- Listed records -

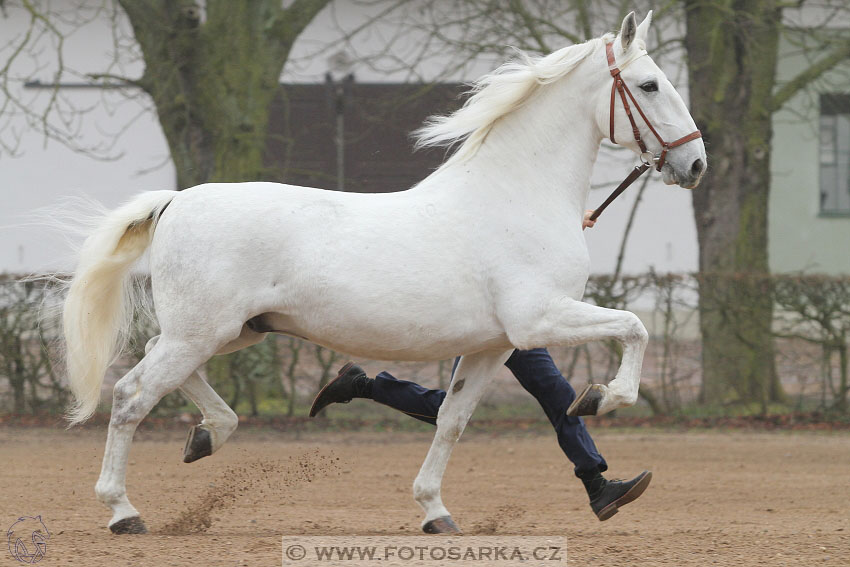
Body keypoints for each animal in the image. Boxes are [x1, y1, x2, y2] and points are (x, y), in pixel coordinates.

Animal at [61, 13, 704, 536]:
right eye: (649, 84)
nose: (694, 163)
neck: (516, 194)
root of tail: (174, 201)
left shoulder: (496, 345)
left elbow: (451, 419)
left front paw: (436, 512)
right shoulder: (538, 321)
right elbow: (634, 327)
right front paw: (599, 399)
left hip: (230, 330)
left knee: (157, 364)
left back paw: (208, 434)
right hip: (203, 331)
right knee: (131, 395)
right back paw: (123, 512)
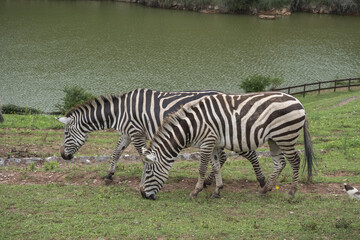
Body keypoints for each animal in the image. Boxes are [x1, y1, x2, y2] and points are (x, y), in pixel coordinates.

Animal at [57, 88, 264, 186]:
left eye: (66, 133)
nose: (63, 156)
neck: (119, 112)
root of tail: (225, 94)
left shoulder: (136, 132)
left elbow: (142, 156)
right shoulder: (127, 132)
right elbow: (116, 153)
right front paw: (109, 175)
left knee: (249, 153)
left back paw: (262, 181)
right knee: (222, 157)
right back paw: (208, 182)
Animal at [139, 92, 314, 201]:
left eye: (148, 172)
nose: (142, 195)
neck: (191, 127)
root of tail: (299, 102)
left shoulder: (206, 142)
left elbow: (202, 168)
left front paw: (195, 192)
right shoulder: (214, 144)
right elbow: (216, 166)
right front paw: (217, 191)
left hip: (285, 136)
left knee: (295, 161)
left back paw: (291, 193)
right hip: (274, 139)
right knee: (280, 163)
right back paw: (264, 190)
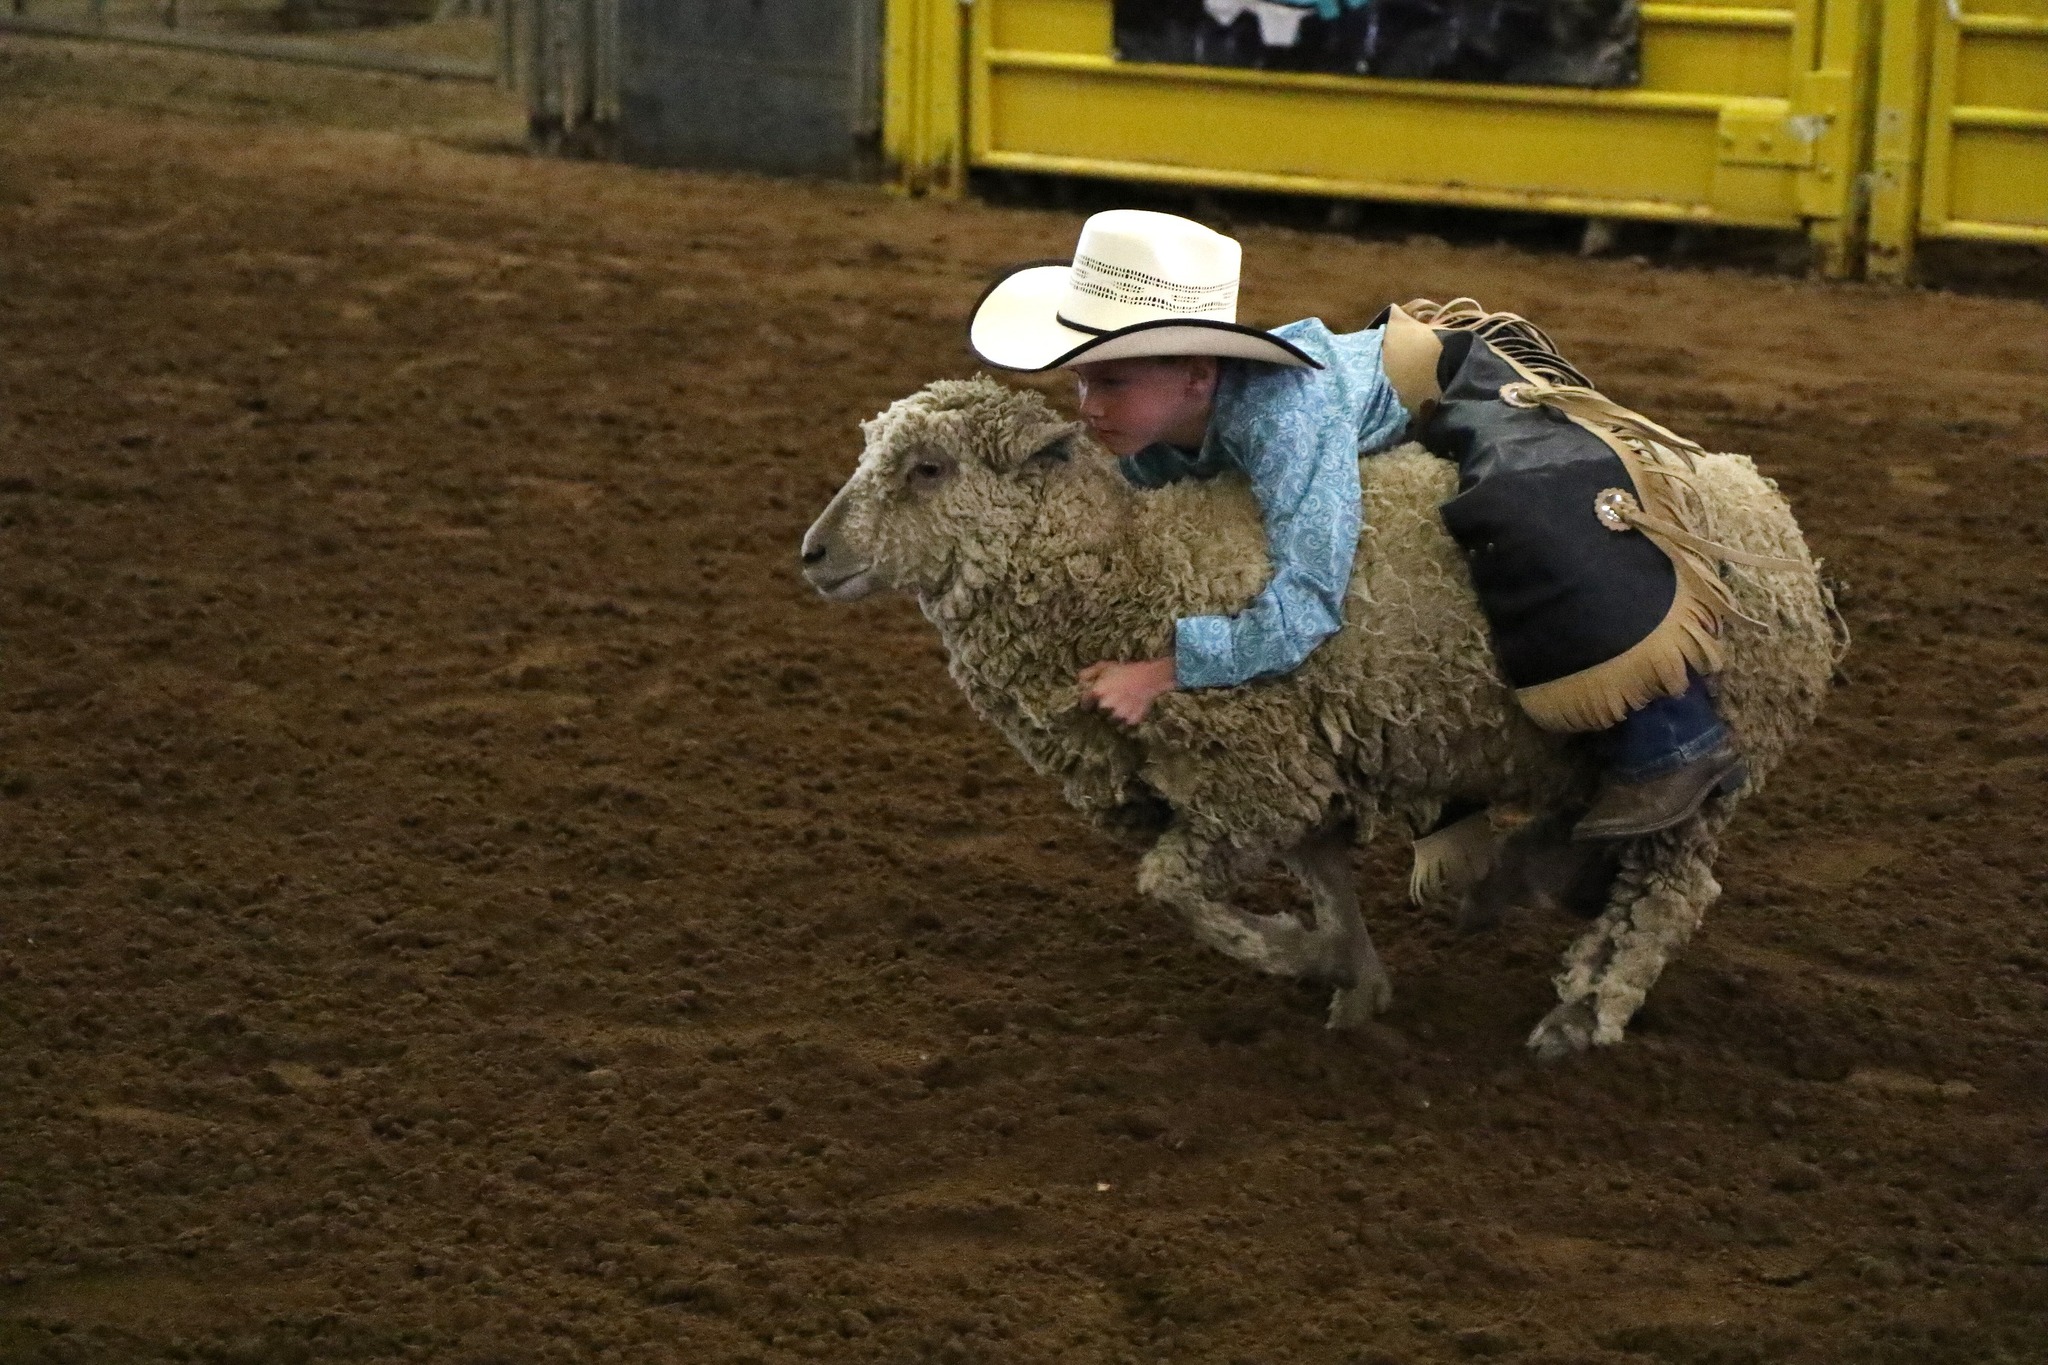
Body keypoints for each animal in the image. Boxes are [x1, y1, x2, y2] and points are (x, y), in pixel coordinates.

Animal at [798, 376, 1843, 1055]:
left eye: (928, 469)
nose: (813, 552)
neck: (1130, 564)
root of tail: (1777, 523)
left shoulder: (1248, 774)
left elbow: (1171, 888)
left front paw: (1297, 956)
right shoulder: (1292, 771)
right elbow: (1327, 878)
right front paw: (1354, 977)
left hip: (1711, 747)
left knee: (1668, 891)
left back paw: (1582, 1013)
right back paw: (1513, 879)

- Problem -
The output should consist of the records above, reproduced exactly, without pictures.

- Answer for this exercise -
Body keypoints for each animal in the image. Boxes are [x1, y1, x2, y2] and points are (x, y), in pixel coordinates.

Animal at [61, 13, 704, 536]:
right eye: (649, 84)
nose: (694, 163)
neck: (516, 194)
root of tail: (174, 201)
left shoulder: (496, 345)
left elbow: (451, 419)
left front paw: (436, 512)
right shoulder: (538, 321)
right elbow: (634, 327)
right front paw: (599, 399)
left hip: (230, 330)
left knee: (157, 364)
left back paw: (208, 434)
right hip: (203, 331)
right knee: (131, 395)
right back paw: (123, 512)
Body keypoints for each animal in the image. Boxes are [x1, y1, x2, y2] and points are (x, y), in pixel coordinates.

Animal at [57, 88, 264, 186]:
left eye: (66, 133)
nose: (63, 156)
neck: (119, 112)
root of tail: (225, 94)
left shoulder: (136, 132)
left elbow: (142, 156)
right shoulder: (127, 132)
right elbow: (116, 153)
right front paw: (109, 175)
left knee: (249, 153)
left back paw: (262, 181)
right knee: (222, 157)
right back paw: (208, 182)
Animal at [139, 92, 314, 201]:
left eye: (148, 172)
nose: (142, 195)
neck: (191, 127)
root of tail: (299, 102)
left shoulder: (206, 142)
left elbow: (202, 168)
left front paw: (195, 192)
right shoulder: (214, 144)
right elbow: (216, 166)
right front paw: (217, 191)
left hip: (285, 136)
left knee: (295, 161)
left back paw: (291, 193)
right hip: (274, 139)
right knee: (280, 163)
right back paw: (264, 190)
Body keypoints for each animal in the image. Boxes are [x1, y1, x2, y2] and points are (x, y), in pixel coordinates.

Animal at [798, 376, 1843, 1055]:
left eye: (928, 469)
nose: (813, 552)
neck: (1130, 564)
root of tail: (1777, 523)
left shoulder: (1248, 774)
left elbow: (1171, 888)
left front paw: (1297, 956)
right shoulder: (1292, 771)
right elbow: (1327, 878)
right front paw: (1354, 977)
left hip: (1711, 747)
left knee: (1668, 891)
left back paw: (1582, 1013)
right back paw: (1513, 879)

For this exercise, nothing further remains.